#### Passage provided
## A lift

Time variation of position x(t) of a lift cage is shown in the picture.

a) Describe verbally the motion of the cage.

b) Draw the time variation of the speed of the lift cage.

c) Draw the time variation of the acceleration of the lift cage.

d) A spring with a ball hangs from the ceiling of the cage. Describe the behaviour of the spring during the motion of the lift.

Point A: position x = 0 m  in the time t = 1 s

Point B: position x = 4 m  in the time t = 3 s

Point C: position x = 24 m  in the time t = 8 s

Point D: position x = 27 m  in the time t = 9 s

• #### Hint 1 for a): Description of the motion

Divide the motion of the lift cage into separate sections between the origin of coordinates and point A, between point A and point B, between point B and point C, between point C and point D, and between point D and the end. You can determine what kind of motion the cage performs in each of the separate sections based on the shape of the curves corresponding to the time variation of position x(t) of the lift cage.

• #### Hint 2 for b) Coordinates of the speed

You know from the previous hint what kind of motion is there in each part, so you can decide if the magnitude of the speed changes or not and how.

Determination of the magnitude of the speed is easy for the motion of the cage before point A and after point D.

Between points A and B and between points C and D the lift moves with a constant acceleration. You know what the initial and the final magnitude of the speed is in both parts. You can draw a shape of the curve into a graph easily.

You know that the motion maintains constant speed between points B and C. You can determine the magnitude of the speed of the lift cage from the graph in the assignment.

• #### Note

Consider if it were possible to determine reversely the course of the position x(t) from the graph vx(t).

A solution to this problem isn’t clear-cut. The graph of the functional vx(t) gives only some information on the changes of the position (not on the position itself). We can determine changes of the position from the graph in an arbitrary time interval

$\int_{t_1}^{t_2}{v_x(t)}$

which corresponds to the area of the surface under the curve in the graph restricted by the start up and the end point of the time interval. To determine the position at the beginning and at the end of this interval we need a next piece of information for example the position in time t = 0 s .

• #### Hint 3 for c): Coordinates of the acceleration

You already know how the coordinates of the speed of the lift change with the time.

Realise what the acceleration will be like in the sections where the speed doesn’t change.
########
**Required tasks**.
A) List each labeled point given in the lift problem, with its position and time.
B) Please carry the lift problem forward from its final sentence, writing it as a natural continuation of the text rather than of the material.
#### Recorded information
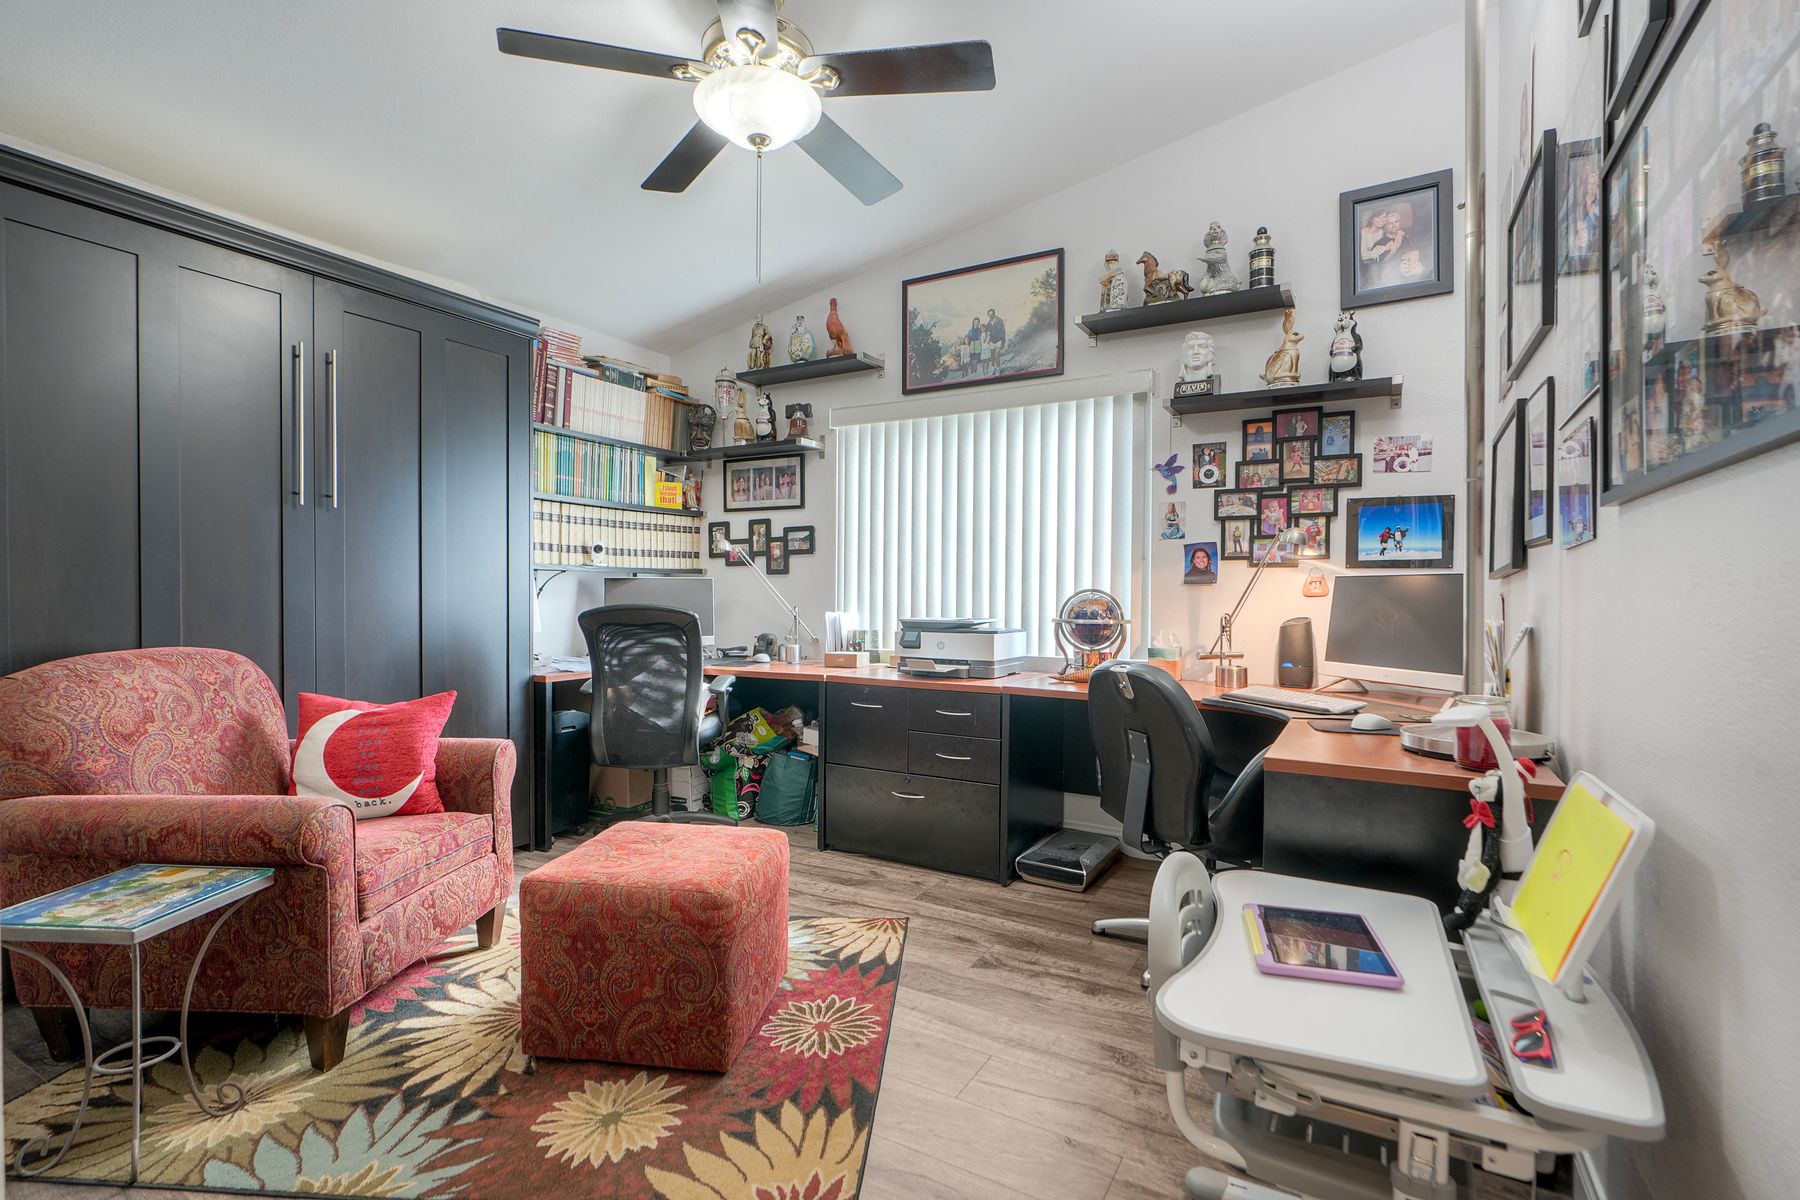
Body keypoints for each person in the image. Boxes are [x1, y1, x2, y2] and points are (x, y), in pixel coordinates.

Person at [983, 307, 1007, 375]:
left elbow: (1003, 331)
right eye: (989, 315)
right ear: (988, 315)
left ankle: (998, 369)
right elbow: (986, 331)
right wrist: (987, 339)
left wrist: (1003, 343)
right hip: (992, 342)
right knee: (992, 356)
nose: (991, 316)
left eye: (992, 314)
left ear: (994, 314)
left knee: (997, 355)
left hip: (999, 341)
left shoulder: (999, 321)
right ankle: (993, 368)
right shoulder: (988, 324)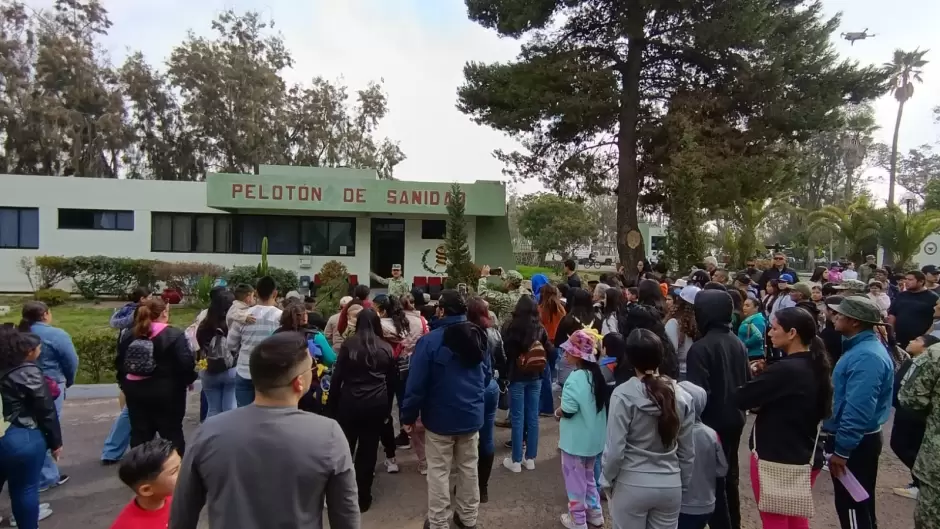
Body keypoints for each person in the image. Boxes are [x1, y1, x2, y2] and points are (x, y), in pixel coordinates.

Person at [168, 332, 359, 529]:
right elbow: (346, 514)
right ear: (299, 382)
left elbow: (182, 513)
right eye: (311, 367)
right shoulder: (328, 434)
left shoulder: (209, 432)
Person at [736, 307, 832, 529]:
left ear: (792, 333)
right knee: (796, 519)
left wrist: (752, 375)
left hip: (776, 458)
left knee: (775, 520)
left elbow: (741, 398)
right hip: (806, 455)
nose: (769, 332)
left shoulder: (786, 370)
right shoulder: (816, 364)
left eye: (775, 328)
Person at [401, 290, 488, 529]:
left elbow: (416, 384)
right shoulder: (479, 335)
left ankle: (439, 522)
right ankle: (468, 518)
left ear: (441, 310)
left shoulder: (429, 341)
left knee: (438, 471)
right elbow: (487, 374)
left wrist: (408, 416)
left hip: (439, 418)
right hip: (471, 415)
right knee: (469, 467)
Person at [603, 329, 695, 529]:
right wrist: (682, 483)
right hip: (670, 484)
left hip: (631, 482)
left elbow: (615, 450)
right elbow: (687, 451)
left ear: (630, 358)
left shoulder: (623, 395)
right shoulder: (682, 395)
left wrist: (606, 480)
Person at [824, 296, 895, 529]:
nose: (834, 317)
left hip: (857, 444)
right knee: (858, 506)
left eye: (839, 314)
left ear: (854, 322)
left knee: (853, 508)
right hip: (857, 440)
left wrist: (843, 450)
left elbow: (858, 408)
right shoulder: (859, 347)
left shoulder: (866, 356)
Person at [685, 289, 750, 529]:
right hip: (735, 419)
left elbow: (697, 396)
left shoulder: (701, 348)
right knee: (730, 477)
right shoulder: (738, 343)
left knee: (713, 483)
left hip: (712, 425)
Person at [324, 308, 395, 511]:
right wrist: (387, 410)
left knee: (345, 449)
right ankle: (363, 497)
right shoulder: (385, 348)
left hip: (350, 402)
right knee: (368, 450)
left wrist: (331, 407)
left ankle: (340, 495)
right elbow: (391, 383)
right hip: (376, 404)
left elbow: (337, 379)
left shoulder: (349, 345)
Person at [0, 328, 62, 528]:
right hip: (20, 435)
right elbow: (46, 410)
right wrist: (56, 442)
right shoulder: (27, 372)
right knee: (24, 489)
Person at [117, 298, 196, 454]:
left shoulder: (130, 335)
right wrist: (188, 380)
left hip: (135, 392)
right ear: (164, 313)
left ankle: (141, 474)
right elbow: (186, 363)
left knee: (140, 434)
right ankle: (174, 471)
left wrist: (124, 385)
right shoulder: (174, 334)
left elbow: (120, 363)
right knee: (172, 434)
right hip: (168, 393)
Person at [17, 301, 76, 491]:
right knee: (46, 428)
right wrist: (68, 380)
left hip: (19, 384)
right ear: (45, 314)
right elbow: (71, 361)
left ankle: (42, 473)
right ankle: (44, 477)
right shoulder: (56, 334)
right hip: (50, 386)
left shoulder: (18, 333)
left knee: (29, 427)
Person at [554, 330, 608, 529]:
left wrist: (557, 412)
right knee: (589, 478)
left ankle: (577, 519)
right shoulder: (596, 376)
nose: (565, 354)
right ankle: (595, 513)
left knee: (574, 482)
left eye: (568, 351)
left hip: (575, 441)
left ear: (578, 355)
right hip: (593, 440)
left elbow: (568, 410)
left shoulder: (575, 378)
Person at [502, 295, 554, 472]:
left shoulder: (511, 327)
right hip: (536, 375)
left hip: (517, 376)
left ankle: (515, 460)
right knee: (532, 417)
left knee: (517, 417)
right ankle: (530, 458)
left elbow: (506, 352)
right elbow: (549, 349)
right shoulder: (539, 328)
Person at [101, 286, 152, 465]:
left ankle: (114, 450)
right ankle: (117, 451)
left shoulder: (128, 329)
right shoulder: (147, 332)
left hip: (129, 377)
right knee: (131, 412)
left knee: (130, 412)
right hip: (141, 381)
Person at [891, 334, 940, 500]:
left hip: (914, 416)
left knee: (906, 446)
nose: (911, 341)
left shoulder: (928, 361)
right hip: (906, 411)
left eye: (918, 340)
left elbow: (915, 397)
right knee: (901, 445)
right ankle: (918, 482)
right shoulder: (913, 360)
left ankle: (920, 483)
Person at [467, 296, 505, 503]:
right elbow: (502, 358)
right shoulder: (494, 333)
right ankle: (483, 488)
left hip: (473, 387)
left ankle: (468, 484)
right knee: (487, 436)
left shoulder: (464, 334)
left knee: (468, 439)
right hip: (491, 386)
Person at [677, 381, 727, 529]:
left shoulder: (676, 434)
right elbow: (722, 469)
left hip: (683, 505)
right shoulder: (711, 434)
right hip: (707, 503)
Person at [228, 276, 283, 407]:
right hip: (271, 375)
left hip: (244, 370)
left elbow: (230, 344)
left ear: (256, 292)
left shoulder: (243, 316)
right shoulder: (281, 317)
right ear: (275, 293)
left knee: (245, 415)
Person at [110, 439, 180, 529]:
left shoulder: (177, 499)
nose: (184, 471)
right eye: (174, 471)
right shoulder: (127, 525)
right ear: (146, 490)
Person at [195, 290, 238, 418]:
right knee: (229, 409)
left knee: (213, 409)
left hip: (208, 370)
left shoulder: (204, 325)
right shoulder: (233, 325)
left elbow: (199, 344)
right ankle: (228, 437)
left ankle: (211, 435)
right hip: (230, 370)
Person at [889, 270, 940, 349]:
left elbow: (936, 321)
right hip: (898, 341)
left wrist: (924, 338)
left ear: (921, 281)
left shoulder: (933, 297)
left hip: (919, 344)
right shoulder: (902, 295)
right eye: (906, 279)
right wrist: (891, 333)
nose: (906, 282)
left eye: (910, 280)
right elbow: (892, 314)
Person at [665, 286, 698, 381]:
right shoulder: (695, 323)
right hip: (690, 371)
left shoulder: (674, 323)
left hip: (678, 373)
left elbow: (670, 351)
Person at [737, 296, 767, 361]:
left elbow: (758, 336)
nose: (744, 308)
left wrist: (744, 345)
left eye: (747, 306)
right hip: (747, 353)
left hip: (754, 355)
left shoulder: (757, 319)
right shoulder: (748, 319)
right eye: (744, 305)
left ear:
########
**Answers for each item**.
A)
Point A: x = 0 m at t = 1 s
Point B: x = 4 m at t = 3 s
Point C: x = 24 m at t = 8 s
Point D: x = 27 m at t = 9 s

B)
In sections AD, as the case may be CD, the speed grows linearly, as the case may be declines linearly. Determine the magnitude of the acceleration from the graph vx(t). Realise what direction the acceleration will have in these sections.

• #### Hint 4 for d): A spring with a ball

Realise which forces affect the ball (from the perspective of an observer who stays on the ground floor) and what holds for their resultant in the particular sections. The relation of the resultant of the forces to the acceleration is stated by Newton’s second law.

• #### COMPLETE SOLUTION

a)

Between the origin of the coordinates and point A the position of the lift cage doesn’t change (and equals zero). The cage is thus at rest, it stands in the lower floor.

Between points A and B the time variation of the position has a shape of a parabola, the coordinate grows quadratically. The lift moves upwards by the motion with a constant acceleration.

Between points B and C the graph of the time variation of the position is a line. The lift moves with a constant speed, which it reached in point B.

Between points C and D the graph of the time variation of the position is again a part of a parabola. The coordinate still grows but at a lower and lower rate. It is a motion with a constant negative acceleration; the cage slows down to a halt.

Between point D and the end the position of the lift cage doesn’t change. The cage is at rest.

b)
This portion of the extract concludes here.